Le souchet se propage rapidement une fois installé : comment l’empêcher de tout envahir
Au bord des routes de la Manche, Dominique Diaz, conseillère culture au GPLM, repère les touffes vert cru qui pointent dans le sable. Pour elle, pas de doute : le souchet comestible, ou Cyperus esculentus, est là. Elle le décrit comme « une authentique plante de destruction massive » et rappelle qu’il est « considéré comme la 4e peste mondiale ». Dans les champs de carottes et de poireaux, cette vivace fait déjà des ravages.
Les producteurs de la côte ouest ont vu la situation basculer vers 2018. Le souchet s’est mis à coloniser les parcelles à grande vitesse, jusqu’à rendre une dizaine d’hectares totalement incultes. Selon le Sileban, il touche désormais 36 % des surfaces légumières enquêtées du bassin, avec 12,5 % fortement infestées. La bataille se joue très tôt, bien avant que la plante ne paraisse envahissante à l’œil nu.
Pourquoi le souchet explose si vite une fois en place
Le souchet comestible est une herbacée rhizomateuse vivace, originaire de zones subtropicales mais à l’aise sous nos latitudes. Ses tubercules germent dès 10 à 12 °C et supportent jusqu’à -17 °C dans le sol. Un plant peut envoyer des rhizomes jusqu’à environ 40 cm de profondeur, former de nouveaux bulbes basaux, puis toute une toile de tiges souterraines reliées entre elles.
Chaque brin produit des tubercules de la taille d’un petit pois, une cinquantaine environ selon les observations de terrain dans la Manche. Ces réserves peuvent rester viables en moyenne de 3,5 à 6 ans, parfois jusqu’à 7 ans quand elles sont profondes. En l’absence de lutte, FREDON Normandie rappelle qu’une parcelle peut être totalement envahie en un à deux ans. Le système racinaire étouffe alors celui des carottes, poireaux, pommes de terre ou maïs, avec des pertes pouvant atteindre 60 % sur certaines parcelles.

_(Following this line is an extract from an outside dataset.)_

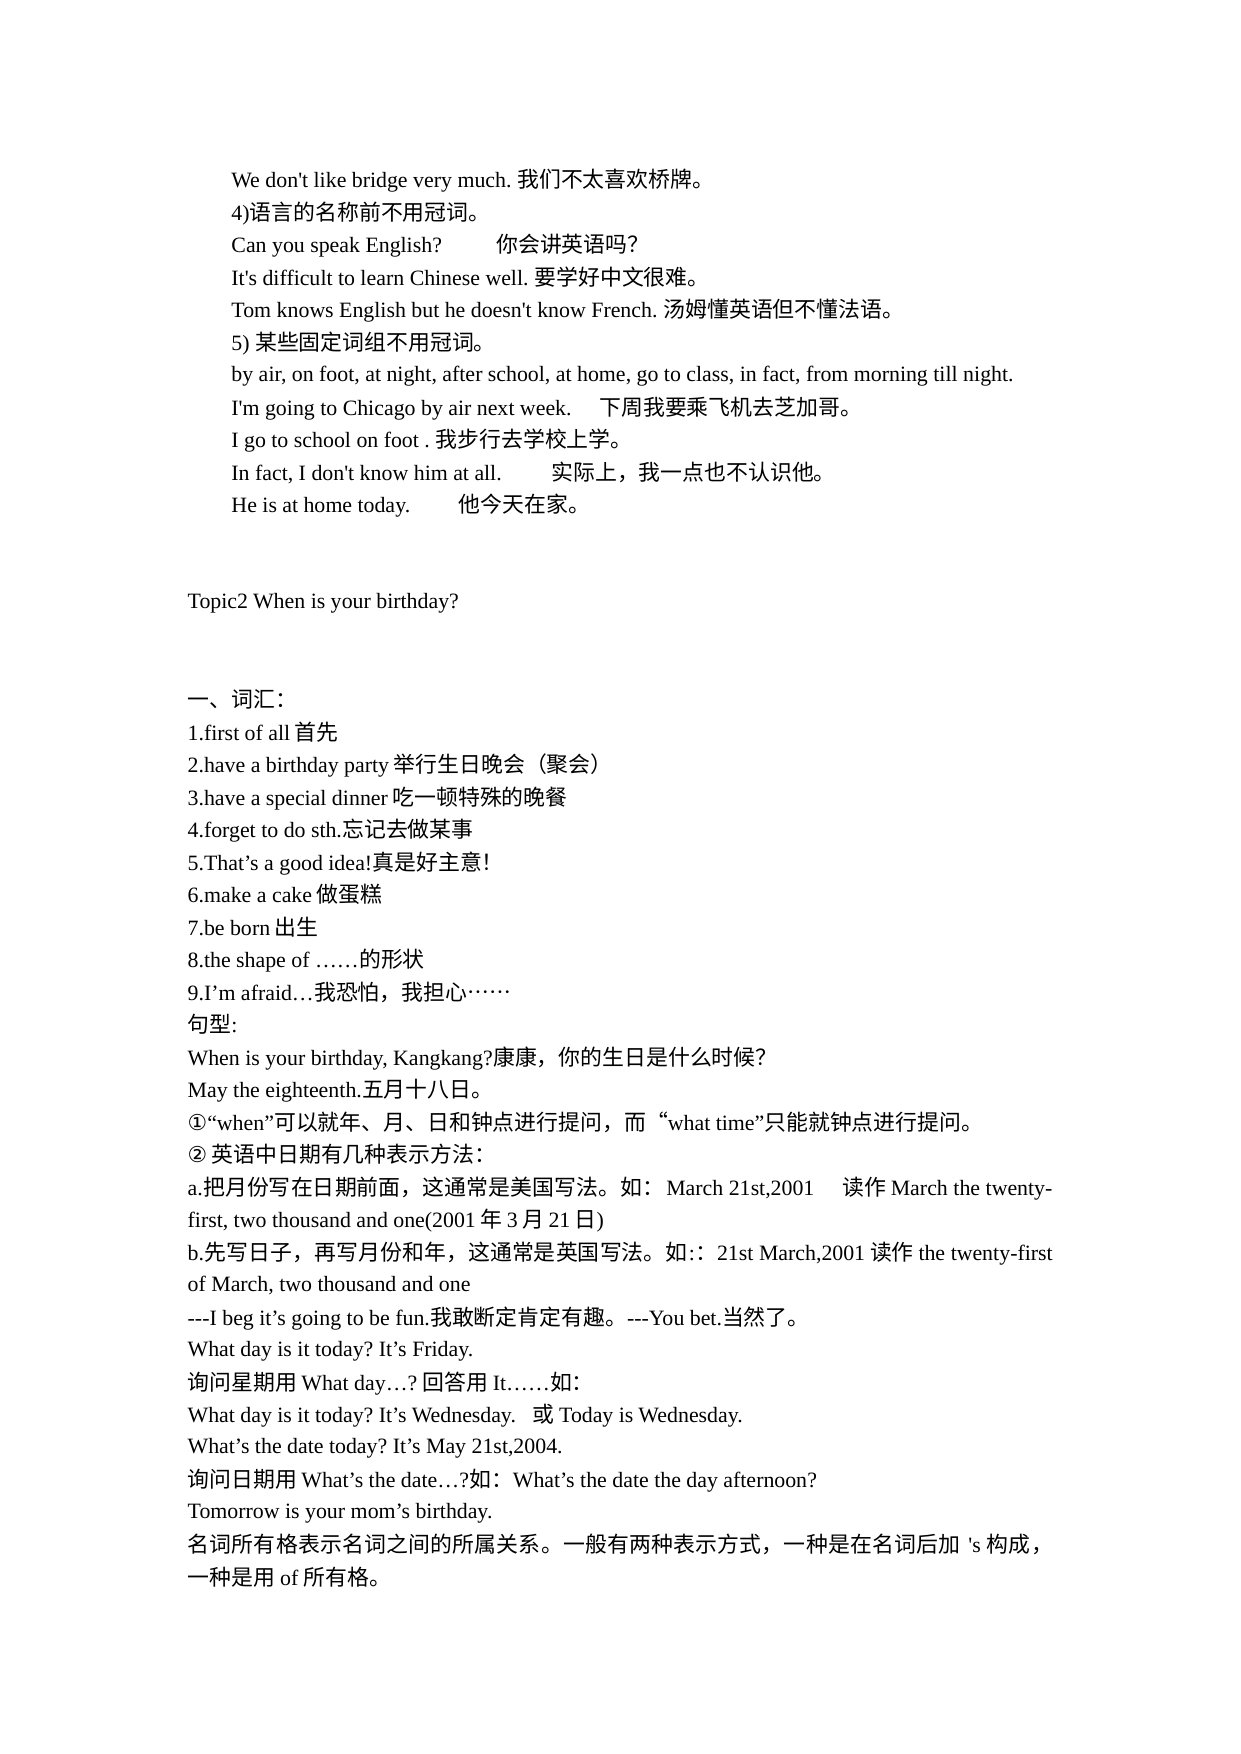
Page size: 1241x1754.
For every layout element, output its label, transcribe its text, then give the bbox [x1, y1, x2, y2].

Repérer le souchet tôt et éviter de le disséminer partout
Dans une pelouse ou un jardin, le souchet se repère à sa tige triangulaire (et non ronde comme les graminées), ses feuilles plus raides et brillantes, formant des touffes plus dressées. Les semences existent, mais l’essentiel de la propagation vient des tubercules et rhizomes. Il apprécie les sols légers, sableux, humides et riches en azote : bords de parcelles, passages de roues, secteurs mal drainés.
Les spécialistes de FREDON Normandie et du Sileban insistent sur la prophylaxie, c’est-à-dire tout ce qui évite de transporter des tubercules. Le souchet se coince facilement dans les outils, les pneus, les godets, mais aussi sous les chaussures. Julie Leroy rappelle l’importance de « nettoyer si possible le matériel pour éviter toute nouvelle contamination ». Sur une exploitation, les recommandations clés sont simples :
- Travailler et récolter les parcelles infestées en dernier puis nettoyer les outils au champ.
- Ne pas déplacer de terre, boues de lavage ou résidus de tri vers des parcelles saines.
- Exporter les résidus de sarclage hors champ, sans les déposer sur talus ou chemins.
- Filtrer les effluents de laverie et orienter boues et déchets verts vers compostage ou méthanisation.
Que faire selon le niveau d’infestation de souchet comestible
Face à une plante isolée ou un très petit foyer, la priorité est d’arracher le plus tôt possible, en visant les tubercules. Il faut creuser en profondeur, sortir la motte complète et exporter les débris pour destruction, sans les mettre sur le tas de compost du jardin. Le guide de FREDON Normandie recommande, en cas de nouveau foyer hors zones déjà touchées, de signaler immédiatement la parcelle à FREDON ou au Sileban, et de géoréférencer le point d’infestation pour un suivi.
Quand les foyers sont plus étendus, l’enjeu devient d’empêcher à tout prix la formation de nouveaux tubercules. Le Sileban fixe une règle d’or : intervenir au stade 3 à 4 feuilles, par désherbage mécanique, chimique sélectif ou sarclage manuel, puis répéter à chaque nouvelle levée. Pour des parcelles très touchées, les techniciens préconisent la jachère noire (travaux du sol et désherbage non sélectif répétés pour épuiser le stock) ou des cultures intermédiaires non multiplicatrices comme le maïs ou le sorgho, plus concurrentiels et mieux désherbables. Une jachère verte longue, à base de ray-grass ou de miscanthus, peut aussi limiter les émergences sur cinq à six ans, même si, comme le souligne le guide, aucune méthode ne garantit aujourd’hui un retour complet à une situation indemne.